Fig. 8 - IWH piped on System Piping, all zoned w-pumps

Fig. 9 - IWH piped on system piping, Heat zones w-zone valves, IWH w-pumps

Drawing #10 and #11 - These drawings are showing a boiler primary piping again. It is like drawings Fig. #4 and Fig. #5 except with an IWH. The hydraulic separation allows the flow to be different between the boiler and indirect water heater. I am also showing a mix of circulators and zone valves. The IWH is first to get the hottest water of not doing DHW priority which I would suggest with this type of piping.
The zone valves are on a couple of high temperature zones which both have the same temperature. The second set of closely spaced tees are going to be a cooler hydro-air zone. The last set of closely spaced tees is going to be the coolest zone, a radiant heat floor zone. It is not uncommon to add a mixing device for a radiant zone. It will probably have a mixing valve or injection to control the temperature of the water below a maximum level. All the heat zones will shut down on a call for domestic hot water if wired to do so. Just because the boiler control shows DHW priority is on it may not shut down the heat zones if heat zones pump control is not controlled by the boiler.

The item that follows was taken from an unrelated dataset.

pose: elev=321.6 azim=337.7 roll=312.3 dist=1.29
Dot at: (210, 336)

Fig. 10 - Boiler primary loop, IWH first zone, heat zones pumps

Fig. 11 - Boiler primary loop, IWH first zone, heat zone valves

Drawings #12 and #13 - Drawing #12 is my go to drawing for retrofitting a high efficiency boiler into an existing system and adding an IDW. This drawing you may or may not use DHW priority especially if the boiler is oversized. The drawing can be used with circulators and zone valves.
As a side note all these drawings on this page can also be applied to a cast iron boiler installation if you like.

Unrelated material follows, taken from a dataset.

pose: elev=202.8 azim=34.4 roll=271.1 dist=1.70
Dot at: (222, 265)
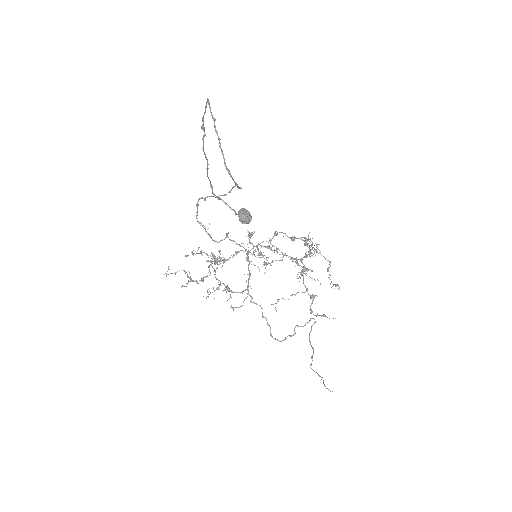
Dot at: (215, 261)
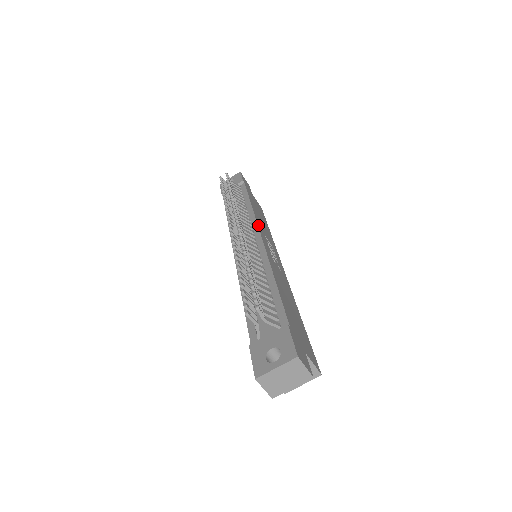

Fig. 12 - IWH piped P/S on boiler supply, zoned w-pumps

Fig. 13 - Boiler primary loop, IWH first zone, heat zoned w-valves

Mod/con boiler piping is not limited to these drawings. There are more variations. As I said above flow and pressure drop is important. Water is best moving at a velocity of about 2 ft per second. Too slow or too fast you will reduce heat transfer and may create piping noise.

One of the biggest differences with the drawings is what circulators should be running. Is the boiler circulator supposed to be on or off, is the primary circulator running or not? Hmmmmmmmm!!!!! Maybe best left to the professional.